- **GOAL**
Write out every one of the lines below without changing anything in them.

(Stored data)

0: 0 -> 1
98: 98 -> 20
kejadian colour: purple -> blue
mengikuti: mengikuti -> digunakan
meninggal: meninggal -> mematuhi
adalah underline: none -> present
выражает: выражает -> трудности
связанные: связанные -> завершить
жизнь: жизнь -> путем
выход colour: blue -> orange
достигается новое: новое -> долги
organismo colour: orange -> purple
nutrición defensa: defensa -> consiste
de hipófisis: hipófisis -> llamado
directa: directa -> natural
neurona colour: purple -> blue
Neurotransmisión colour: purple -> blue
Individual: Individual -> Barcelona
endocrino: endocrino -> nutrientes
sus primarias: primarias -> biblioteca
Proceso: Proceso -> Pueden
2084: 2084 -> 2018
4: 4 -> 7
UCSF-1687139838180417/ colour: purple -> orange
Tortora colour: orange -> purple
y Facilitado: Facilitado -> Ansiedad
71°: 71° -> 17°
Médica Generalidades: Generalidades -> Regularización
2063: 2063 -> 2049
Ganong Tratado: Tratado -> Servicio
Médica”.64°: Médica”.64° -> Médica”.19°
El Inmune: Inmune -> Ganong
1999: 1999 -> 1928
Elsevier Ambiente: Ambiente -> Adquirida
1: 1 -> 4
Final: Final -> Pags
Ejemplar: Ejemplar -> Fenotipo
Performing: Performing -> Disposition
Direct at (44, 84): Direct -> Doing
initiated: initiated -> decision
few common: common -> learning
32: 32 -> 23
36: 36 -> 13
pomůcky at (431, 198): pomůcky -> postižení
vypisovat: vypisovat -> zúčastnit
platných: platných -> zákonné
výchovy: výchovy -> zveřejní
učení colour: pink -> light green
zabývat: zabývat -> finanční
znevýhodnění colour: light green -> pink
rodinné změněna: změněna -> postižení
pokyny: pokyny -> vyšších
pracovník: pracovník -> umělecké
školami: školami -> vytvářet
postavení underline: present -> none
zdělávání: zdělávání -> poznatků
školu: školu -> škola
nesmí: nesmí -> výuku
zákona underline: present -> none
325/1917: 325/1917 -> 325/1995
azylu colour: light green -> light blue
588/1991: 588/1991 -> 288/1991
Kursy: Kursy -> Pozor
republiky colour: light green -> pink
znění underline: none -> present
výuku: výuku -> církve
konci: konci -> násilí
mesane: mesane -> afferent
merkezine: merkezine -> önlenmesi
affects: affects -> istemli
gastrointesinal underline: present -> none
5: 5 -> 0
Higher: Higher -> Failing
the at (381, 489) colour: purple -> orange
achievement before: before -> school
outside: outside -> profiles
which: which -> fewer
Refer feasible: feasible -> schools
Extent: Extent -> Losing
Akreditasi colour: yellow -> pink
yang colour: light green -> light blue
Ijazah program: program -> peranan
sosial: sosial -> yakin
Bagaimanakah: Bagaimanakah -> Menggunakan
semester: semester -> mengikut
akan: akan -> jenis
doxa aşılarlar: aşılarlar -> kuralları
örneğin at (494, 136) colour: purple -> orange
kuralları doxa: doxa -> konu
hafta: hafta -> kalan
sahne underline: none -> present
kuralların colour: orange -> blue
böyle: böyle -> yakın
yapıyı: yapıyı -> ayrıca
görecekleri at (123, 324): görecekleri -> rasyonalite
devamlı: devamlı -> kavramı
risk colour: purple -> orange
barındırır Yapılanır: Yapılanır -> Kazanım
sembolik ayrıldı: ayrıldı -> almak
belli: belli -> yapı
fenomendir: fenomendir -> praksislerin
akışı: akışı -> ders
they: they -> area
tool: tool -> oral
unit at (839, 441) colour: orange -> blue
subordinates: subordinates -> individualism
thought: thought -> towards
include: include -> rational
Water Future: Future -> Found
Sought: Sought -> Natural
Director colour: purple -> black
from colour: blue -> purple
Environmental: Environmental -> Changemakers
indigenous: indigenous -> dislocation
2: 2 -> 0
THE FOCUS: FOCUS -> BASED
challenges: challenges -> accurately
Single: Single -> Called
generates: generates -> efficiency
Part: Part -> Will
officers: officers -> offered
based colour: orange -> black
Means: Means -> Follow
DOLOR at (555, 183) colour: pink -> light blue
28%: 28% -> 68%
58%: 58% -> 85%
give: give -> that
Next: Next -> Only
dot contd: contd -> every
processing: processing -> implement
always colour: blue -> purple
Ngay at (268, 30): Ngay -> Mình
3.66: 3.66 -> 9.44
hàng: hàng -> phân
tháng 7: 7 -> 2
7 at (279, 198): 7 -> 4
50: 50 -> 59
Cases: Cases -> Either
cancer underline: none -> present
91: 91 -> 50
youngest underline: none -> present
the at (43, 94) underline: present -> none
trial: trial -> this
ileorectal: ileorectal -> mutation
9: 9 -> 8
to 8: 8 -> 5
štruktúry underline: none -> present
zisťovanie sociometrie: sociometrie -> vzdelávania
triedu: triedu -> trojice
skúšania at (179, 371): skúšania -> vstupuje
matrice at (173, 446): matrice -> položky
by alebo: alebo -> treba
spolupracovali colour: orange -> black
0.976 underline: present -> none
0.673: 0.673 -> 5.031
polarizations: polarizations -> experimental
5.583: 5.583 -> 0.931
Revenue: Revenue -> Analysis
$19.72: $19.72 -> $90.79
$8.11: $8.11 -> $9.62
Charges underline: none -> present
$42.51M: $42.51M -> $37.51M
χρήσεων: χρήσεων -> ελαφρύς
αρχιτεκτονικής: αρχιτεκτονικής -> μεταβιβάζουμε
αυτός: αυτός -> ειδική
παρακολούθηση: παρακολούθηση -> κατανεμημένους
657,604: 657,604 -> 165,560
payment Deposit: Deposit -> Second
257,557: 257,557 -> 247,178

- **EXERCISE SOLUTION**
0: 0 -> 1
98: 98 -> 20
kejadian colour: purple -> blue
mengikuti: mengikuti -> digunakan
meninggal: meninggal -> mematuhi
adalah underline: none -> present
выражает: выражает -> трудности
связанные: связанные -> завершить
жизнь: жизнь -> путем
выход colour: blue -> orange
достигается новое: новое -> долги
organismo colour: orange -> purple
nutrición defensa: defensa -> consiste
de hipófisis: hipófisis -> llamado
directa: directa -> natural
neurona colour: purple -> blue
Neurotransmisión colour: purple -> blue
Individual: Individual -> Barcelona
endocrino: endocrino -> nutrientes
sus primarias: primarias -> biblioteca
Proceso: Proceso -> Pueden
2084: 2084 -> 2018
4: 4 -> 7
UCSF-1687139838180417/ colour: purple -> orange
Tortora colour: orange -> purple
y Facilitado: Facilitado -> Ansiedad
71°: 71° -> 17°
Médica Generalidades: Generalidades -> Regularización
2063: 2063 -> 2049
Ganong Tratado: Tratado -> Servicio
Médica”.64°: Médica”.64° -> Médica”.19°
El Inmune: Inmune -> Ganong
1999: 1999 -> 1928
Elsevier Ambiente: Ambiente -> Adquirida
1: 1 -> 4
Final: Final -> Pags
Ejemplar: Ejemplar -> Fenotipo
Performing: Performing -> Disposition
Direct at (44, 84): Direct -> Doing
initiated: initiated -> decision
few common: common -> learning
32: 32 -> 23
36: 36 -> 13
pomůcky at (431, 198): pomůcky -> postižení
vypisovat: vypisovat -> zúčastnit
platných: platných -> zákonné
výchovy: výchovy -> zveřejní
učení colour: pink -> light green
zabývat: zabývat -> finanční
znevýhodnění colour: light green -> pink
rodinné změněna: změněna -> postižení
pokyny: pokyny -> vyšších
pracovník: pracovník -> umělecké
školami: školami -> vytvářet
postavení underline: present -> none
zdělávání: zdělávání -> poznatků
školu: školu -> škola
nesmí: nesmí -> výuku
zákona underline: present -> none
325/1917: 325/1917 -> 325/1995
azylu colour: light green -> light blue
588/1991: 588/1991 -> 288/1991
Kursy: Kursy -> Pozor
republiky colour: light green -> pink
znění underline: none -> present
výuku: výuku -> církve
konci: konci -> násilí
mesane: mesane -> afferent
merkezine: merkezine -> önlenmesi
affects: affects -> istemli
gastrointesinal underline: present -> none
5: 5 -> 0
Higher: Higher -> Failing
the at (381, 489) colour: purple -> orange
achievement before: before -> school
outside: outside -> profiles
which: which -> fewer
Refer feasible: feasible -> schools
Extent: Extent -> Losing
Akreditasi colour: yellow -> pink
yang colour: light green -> light blue
Ijazah program: program -> peranan
sosial: sosial -> yakin
Bagaimanakah: Bagaimanakah -> Menggunakan
semester: semester -> mengikut
akan: akan -> jenis
doxa aşılarlar: aşılarlar -> kuralları
örneğin at (494, 136) colour: purple -> orange
kuralları doxa: doxa -> konu
hafta: hafta -> kalan
sahne underline: none -> present
kuralların colour: orange -> blue
böyle: böyle -> yakın
yapıyı: yapıyı -> ayrıca
görecekleri at (123, 324): görecekleri -> rasyonalite
devamlı: devamlı -> kavramı
risk colour: purple -> orange
barındırır Yapılanır: Yapılanır -> Kazanım
sembolik ayrıldı: ayrıldı -> almak
belli: belli -> yapı
fenomendir: fenomendir -> praksislerin
akışı: akışı -> ders
they: they -> area
tool: tool -> oral
unit at (839, 441) colour: orange -> blue
subordinates: subordinates -> individualism
thought: thought -> towards
include: include -> rational
Water Future: Future -> Found
Sought: Sought -> Natural
Director colour: purple -> black
from colour: blue -> purple
Environmental: Environmental -> Changemakers
indigenous: indigenous -> dislocation
2: 2 -> 0
THE FOCUS: FOCUS -> BASED
challenges: challenges -> accurately
Single: Single -> Called
generates: generates -> efficiency
Part: Part -> Will
officers: officers -> offered
based colour: orange -> black
Means: Means -> Follow
DOLOR at (555, 183) colour: pink -> light blue
28%: 28% -> 68%
58%: 58% -> 85%
give: give -> that
Next: Next -> Only
dot contd: contd -> every
processing: processing -> implement
always colour: blue -> purple
Ngay at (268, 30): Ngay -> Mình
3.66: 3.66 -> 9.44
hàng: hàng -> phân
tháng 7: 7 -> 2
7 at (279, 198): 7 -> 4
50: 50 -> 59
Cases: Cases -> Either
cancer underline: none -> present
91: 91 -> 50
youngest underline: none -> present
the at (43, 94) underline: present -> none
trial: trial -> this
ileorectal: ileorectal -> mutation
9: 9 -> 8
to 8: 8 -> 5
štruktúry underline: none -> present
zisťovanie sociometrie: sociometrie -> vzdelávania
triedu: triedu -> trojice
skúšania at (179, 371): skúšania -> vstupuje
matrice at (173, 446): matrice -> položky
by alebo: alebo -> treba
spolupracovali colour: orange -> black
0.976 underline: present -> none
0.673: 0.673 -> 5.031
polarizations: polarizations -> experimental
5.583: 5.583 -> 0.931
Revenue: Revenue -> Analysis
$19.72: $19.72 -> $90.79
$8.11: $8.11 -> $9.62
Charges underline: none -> present
$42.51M: $42.51M -> $37.51M
χρήσεων: χρήσεων -> ελαφρύς
αρχιτεκτονικής: αρχιτεκτονικής -> μεταβιβάζουμε
αυτός: αυτός -> ειδική
παρακολούθηση: παρακολούθηση -> κατανεμημένους
657,604: 657,604 -> 165,560
payment Deposit: Deposit -> Second
257,557: 257,557 -> 247,178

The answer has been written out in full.